Careful to move slowly as he bent over, he reached for the journal. His family’s history. His legacy, locked away for years, discounted as the incomprehensible ramblings of a crazy man. No one had understood his ancestor. Until now. Until just the few short weeks ago he’d come into possession of the journal and read it. If only he’d known sooner…about the curse, about the power of the charms and the witches. Now he understood his dreams, the black-and-white visions of his future. It was his curse. His demise.
If they got to him first.
But now that he knew about the witches and knew about their powers, he would be able to find them. To reclaim the charms and stop them.

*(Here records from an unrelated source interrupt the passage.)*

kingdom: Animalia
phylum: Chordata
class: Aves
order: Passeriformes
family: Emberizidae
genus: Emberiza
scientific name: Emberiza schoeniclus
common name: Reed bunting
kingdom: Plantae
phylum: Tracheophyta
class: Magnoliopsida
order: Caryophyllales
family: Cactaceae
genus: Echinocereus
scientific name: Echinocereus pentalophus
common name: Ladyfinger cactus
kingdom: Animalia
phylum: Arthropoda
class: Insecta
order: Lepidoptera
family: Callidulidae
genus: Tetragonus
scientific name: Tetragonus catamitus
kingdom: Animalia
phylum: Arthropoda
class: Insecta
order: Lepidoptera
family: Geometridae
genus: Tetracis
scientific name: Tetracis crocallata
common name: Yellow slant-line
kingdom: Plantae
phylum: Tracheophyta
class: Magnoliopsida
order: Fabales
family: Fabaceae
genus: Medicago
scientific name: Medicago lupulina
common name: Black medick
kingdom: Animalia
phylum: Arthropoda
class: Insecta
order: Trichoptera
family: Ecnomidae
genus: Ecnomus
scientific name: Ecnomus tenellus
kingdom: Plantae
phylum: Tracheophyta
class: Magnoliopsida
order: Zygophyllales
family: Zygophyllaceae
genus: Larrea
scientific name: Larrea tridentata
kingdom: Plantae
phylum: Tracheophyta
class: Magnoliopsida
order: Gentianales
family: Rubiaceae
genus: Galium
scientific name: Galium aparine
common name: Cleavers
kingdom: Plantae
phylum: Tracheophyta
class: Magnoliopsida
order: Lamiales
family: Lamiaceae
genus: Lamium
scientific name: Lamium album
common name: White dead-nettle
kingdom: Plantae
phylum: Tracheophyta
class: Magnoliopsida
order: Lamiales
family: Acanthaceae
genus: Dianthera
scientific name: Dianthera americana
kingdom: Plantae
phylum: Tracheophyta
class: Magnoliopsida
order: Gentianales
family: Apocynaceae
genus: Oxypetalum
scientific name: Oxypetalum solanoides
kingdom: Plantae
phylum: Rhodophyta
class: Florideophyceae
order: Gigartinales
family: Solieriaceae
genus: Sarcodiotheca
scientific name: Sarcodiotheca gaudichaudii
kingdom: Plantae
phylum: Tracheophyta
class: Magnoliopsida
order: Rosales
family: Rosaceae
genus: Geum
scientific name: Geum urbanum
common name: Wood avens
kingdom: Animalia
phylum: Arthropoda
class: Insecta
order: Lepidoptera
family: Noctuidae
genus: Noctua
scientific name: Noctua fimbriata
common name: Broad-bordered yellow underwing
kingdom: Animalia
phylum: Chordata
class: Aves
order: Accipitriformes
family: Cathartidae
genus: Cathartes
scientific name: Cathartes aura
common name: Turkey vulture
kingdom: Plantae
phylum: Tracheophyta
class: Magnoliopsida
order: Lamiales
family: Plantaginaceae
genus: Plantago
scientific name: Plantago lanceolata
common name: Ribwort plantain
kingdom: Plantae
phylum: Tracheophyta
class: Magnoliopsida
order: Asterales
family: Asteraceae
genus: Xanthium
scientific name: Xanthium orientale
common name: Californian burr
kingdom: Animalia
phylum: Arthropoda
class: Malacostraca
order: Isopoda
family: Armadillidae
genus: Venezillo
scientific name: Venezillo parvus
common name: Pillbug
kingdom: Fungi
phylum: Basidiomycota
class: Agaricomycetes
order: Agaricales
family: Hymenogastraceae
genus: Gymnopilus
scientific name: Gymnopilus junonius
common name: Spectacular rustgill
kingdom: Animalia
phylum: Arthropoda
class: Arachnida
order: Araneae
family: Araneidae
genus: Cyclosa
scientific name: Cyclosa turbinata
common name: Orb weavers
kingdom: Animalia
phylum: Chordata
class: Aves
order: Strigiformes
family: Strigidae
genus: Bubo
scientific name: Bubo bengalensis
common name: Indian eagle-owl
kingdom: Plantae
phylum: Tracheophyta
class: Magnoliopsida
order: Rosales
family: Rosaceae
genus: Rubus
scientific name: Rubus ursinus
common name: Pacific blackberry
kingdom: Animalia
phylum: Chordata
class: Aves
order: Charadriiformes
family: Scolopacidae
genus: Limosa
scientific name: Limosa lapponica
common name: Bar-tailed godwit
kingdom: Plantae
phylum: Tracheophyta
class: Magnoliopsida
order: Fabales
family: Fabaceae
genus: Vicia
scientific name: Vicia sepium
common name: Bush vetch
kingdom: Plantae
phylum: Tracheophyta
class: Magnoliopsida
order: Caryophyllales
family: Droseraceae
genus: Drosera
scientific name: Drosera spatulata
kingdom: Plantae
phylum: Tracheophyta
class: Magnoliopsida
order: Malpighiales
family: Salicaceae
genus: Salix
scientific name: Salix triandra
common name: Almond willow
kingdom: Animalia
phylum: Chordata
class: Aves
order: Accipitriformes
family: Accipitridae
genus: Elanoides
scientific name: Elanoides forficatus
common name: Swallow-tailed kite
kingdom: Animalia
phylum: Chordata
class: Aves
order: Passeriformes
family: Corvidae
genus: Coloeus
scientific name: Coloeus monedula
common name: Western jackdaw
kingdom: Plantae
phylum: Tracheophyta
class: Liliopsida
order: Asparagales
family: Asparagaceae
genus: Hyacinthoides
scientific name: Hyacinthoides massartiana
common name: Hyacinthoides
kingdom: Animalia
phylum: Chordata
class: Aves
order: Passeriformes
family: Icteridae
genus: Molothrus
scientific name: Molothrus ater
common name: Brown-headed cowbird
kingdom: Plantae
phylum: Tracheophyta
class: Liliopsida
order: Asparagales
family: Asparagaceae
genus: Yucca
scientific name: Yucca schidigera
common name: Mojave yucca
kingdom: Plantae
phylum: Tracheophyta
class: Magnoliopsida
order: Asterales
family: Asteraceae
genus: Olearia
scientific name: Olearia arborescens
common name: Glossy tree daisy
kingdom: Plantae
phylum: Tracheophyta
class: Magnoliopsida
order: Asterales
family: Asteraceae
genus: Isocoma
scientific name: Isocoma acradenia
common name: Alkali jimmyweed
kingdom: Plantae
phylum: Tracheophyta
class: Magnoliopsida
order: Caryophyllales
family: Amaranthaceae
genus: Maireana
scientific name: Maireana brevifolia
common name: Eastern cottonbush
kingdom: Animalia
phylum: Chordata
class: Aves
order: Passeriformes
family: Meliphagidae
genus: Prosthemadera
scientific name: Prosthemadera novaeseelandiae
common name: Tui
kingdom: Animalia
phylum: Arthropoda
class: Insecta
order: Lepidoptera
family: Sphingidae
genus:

To kill them before they killed him.
Chapter 2
The door opened at just the barest brush of her knuckles against the wood. A man stood in the shadow of the old oak door. Despite the two weeks that had passed, his face still bore traces of bruises in the yellow stains around his eyes and jaw. The same yellow Haylee had often worn, to match similar bruises.
“Ariel!” Ty said, his voice raspy either from disuse or from the bruises on his throat, visible even in the shadow of his shirt collar. “Where’ve you been?”
“Away.” She’d run away, and she hated herself for the cowardice. She could have blamed her running on grief over Haylee, or despair over the school board suspending her. But she knew what it really was; like blood from a split lip, she could taste the fear.
“David’s been going crazy looking for you. He’s beyond worried.”
No doubt he was furious, with every right. She’d taken off shortly after their fight, fleeing the shelter of her cozy little home for anonymous hotels. For an anonymous life. But she’d not been running from the media or from grief. She’d been running from herself, from who and what she was.
But like the times she’d run before—from the ghosts, from the disgust of foster parents—she’d realized there was no escape. She had to deal with what she was—and so would David once she gave him the chance. Fear over the risk she was taking squeezed her heart.
She hadn’t told anyone about the curse since an old boyfriend back in college who’d dropped her and transferred to a different school after she’d shared her secret with him. After that heartbreak, she’d only casually dated. Until David.
“I’m sorry,” she said. “I shouldn’t have disappeared like that.” Pushing David away before he could reject her had cheated them both.